Activity: Copy out every line of the data exactly; do not include the images.

Supplied material:
________

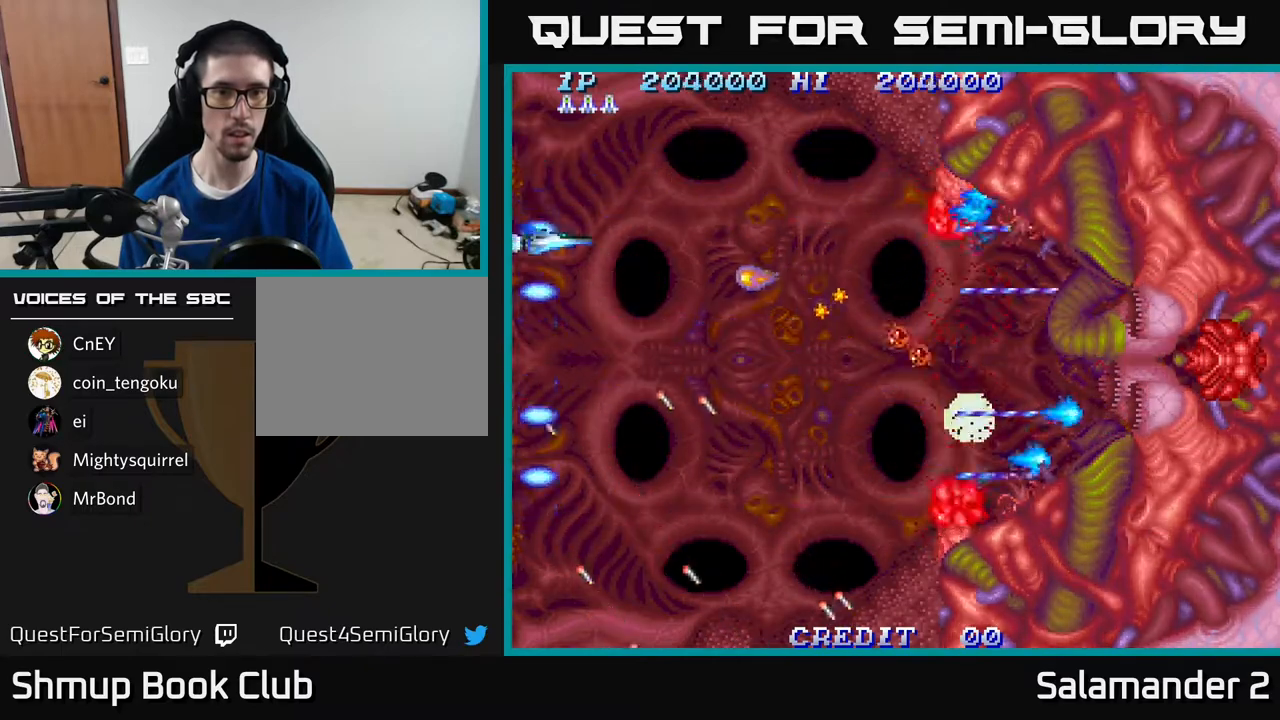
{"buttons": [], "right_stick": "center", "events": [[17, "A", "up"], [67, "DPAD_DOWN", "up"], [117, "A", "down"], [167, "DPAD_DOWN", "down"], [183, "A", "up"], [317, "A", "down"], [317, "DPAD_DOWN", "up"], [400, "A", "up"]]}
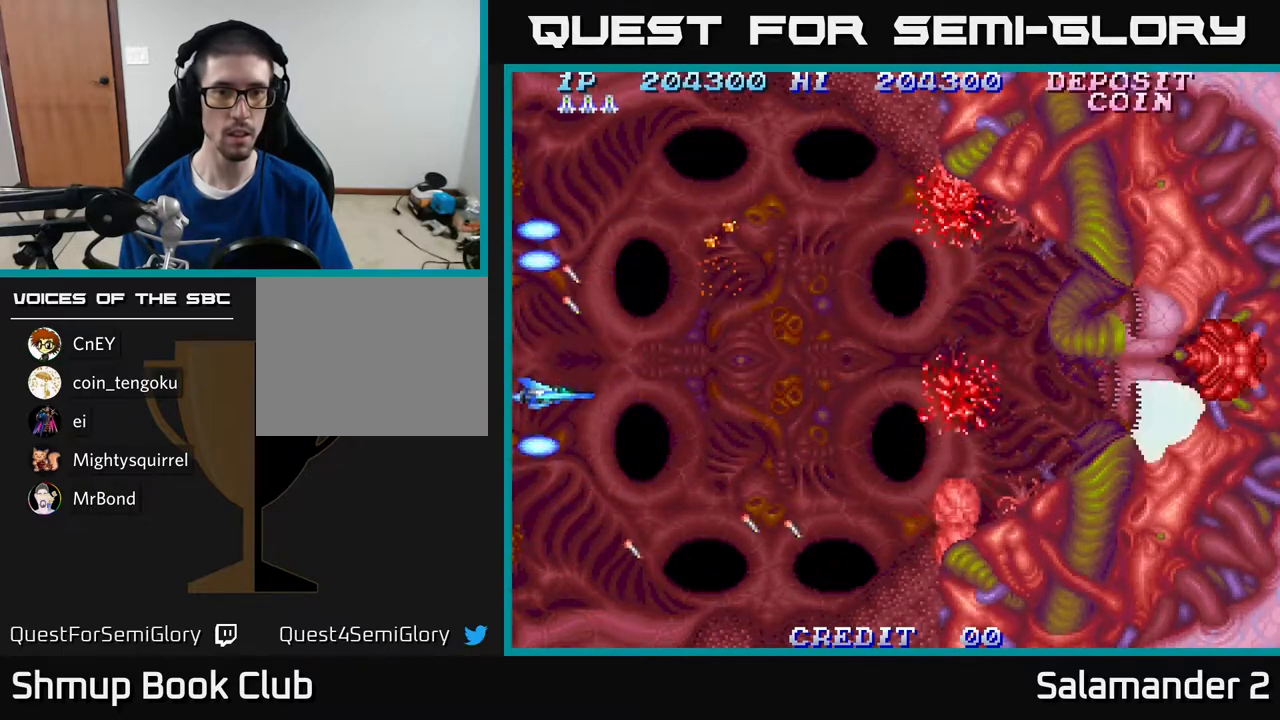
{"buttons": [], "right_stick": "center", "events": [[150, "A", "down"], [250, "A", "up"]]}
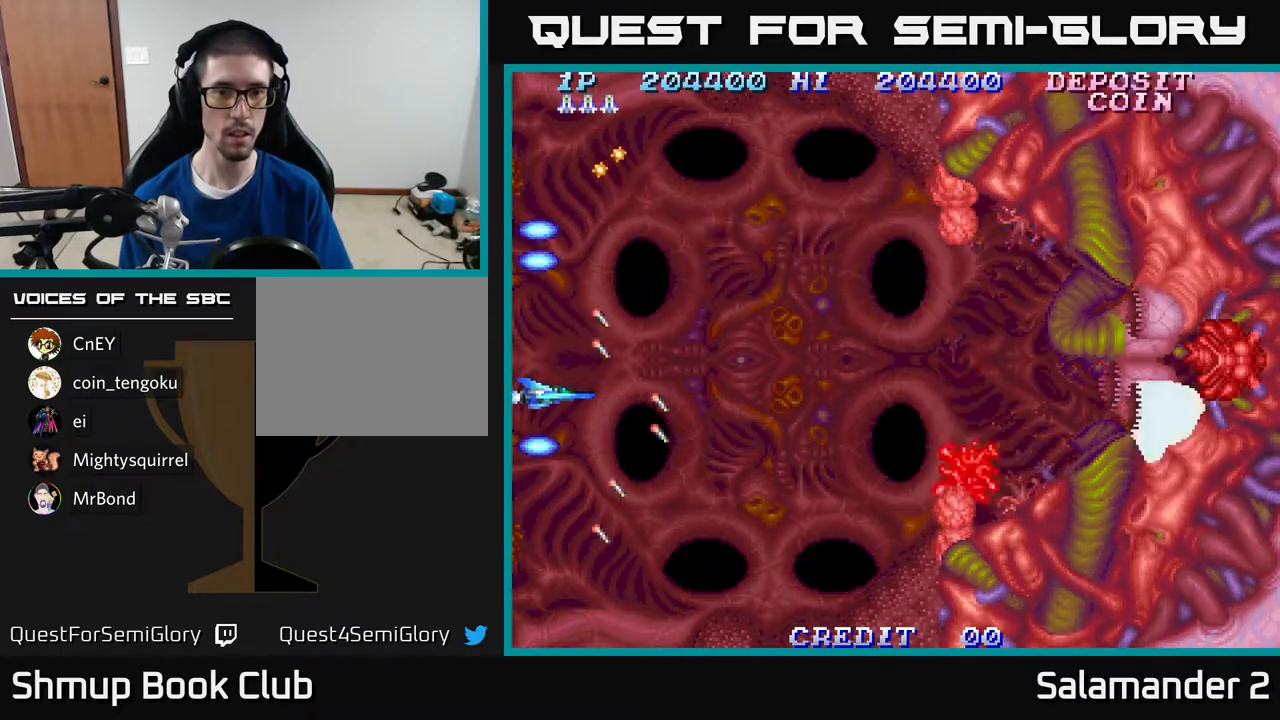
{"buttons": ["A"], "right_stick": "center", "events": [[500, "A", "down"]]}
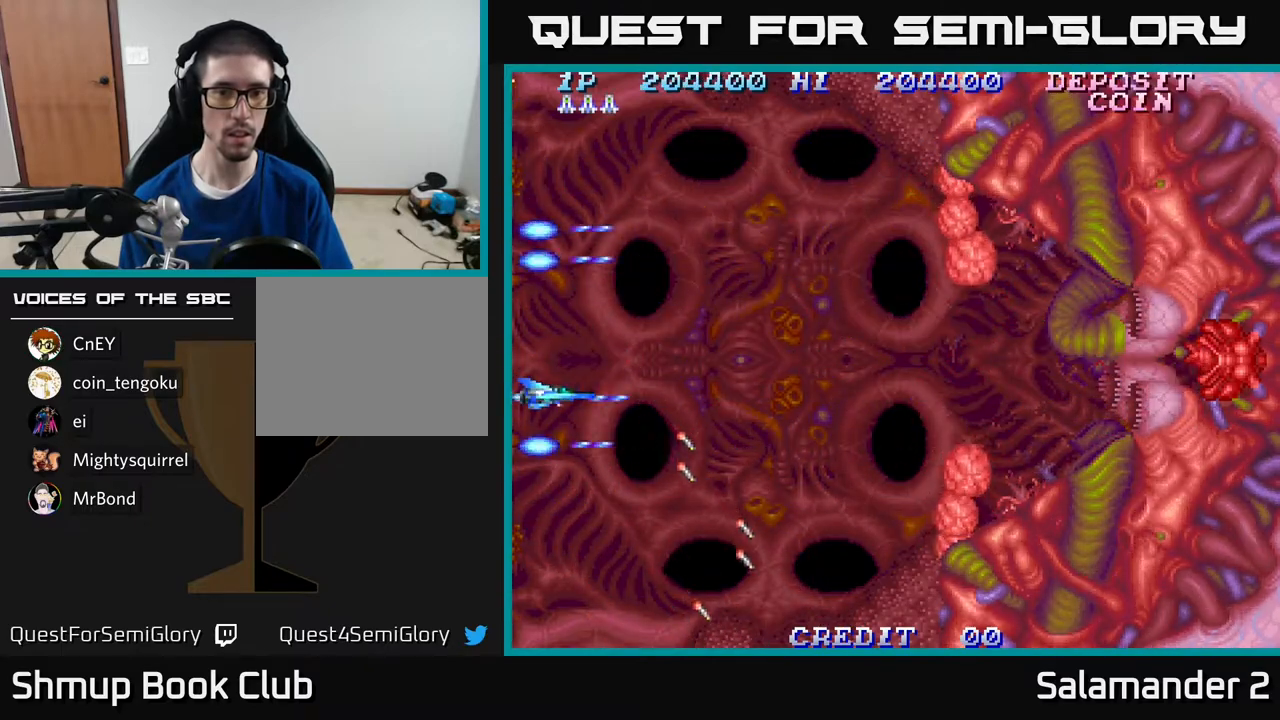
{"buttons": ["DPAD_DOWN"], "right_stick": "center", "events": [[67, "A", "up"], [500, "DPAD_DOWN", "down"]]}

________

Result:
{"buttons": [], "right_stick": "center", "events": [[17, "A", "up"], [67, "DPAD_DOWN", "up"], [117, "A", "down"], [167, "DPAD_DOWN", "down"], [183, "A", "up"], [317, "A", "down"], [317, "DPAD_DOWN", "up"], [400, "A", "up"]]}
{"buttons": [], "right_stick": "center", "events": [[150, "A", "down"], [250, "A", "up"]]}
{"buttons": ["A"], "right_stick": "center", "events": [[500, "A", "down"]]}
{"buttons": ["DPAD_DOWN"], "right_stick": "center", "events": [[67, "A", "up"], [500, "DPAD_DOWN", "down"]]}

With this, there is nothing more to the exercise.